**Task requirements**
Line count for "robotic": give how many lines in the data below contain it, with no other words.

**Supplied material**
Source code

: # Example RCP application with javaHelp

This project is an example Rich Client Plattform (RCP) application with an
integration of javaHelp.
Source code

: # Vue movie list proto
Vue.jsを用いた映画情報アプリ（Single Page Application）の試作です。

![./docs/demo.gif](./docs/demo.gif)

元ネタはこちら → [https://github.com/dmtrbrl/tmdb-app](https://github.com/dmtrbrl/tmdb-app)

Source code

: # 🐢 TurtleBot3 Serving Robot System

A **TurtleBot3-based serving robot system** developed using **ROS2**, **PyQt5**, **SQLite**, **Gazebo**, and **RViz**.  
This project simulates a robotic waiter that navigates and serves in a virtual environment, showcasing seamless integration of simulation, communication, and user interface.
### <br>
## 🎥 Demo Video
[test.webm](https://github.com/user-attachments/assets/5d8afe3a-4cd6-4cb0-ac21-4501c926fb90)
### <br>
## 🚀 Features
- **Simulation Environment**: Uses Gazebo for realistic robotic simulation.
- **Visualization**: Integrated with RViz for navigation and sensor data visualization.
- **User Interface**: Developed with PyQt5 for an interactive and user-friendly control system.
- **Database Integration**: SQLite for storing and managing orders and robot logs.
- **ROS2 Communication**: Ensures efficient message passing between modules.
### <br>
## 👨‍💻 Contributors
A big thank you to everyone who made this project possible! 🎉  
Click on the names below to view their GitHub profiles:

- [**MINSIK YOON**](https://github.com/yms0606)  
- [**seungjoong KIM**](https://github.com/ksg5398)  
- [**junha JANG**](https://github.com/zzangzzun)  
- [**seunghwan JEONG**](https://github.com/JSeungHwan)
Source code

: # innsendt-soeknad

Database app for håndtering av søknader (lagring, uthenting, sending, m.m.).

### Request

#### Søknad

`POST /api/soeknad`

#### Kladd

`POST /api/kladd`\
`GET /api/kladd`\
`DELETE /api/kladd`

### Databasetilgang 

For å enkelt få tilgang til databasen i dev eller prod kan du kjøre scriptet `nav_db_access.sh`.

**Output of the exercise**
2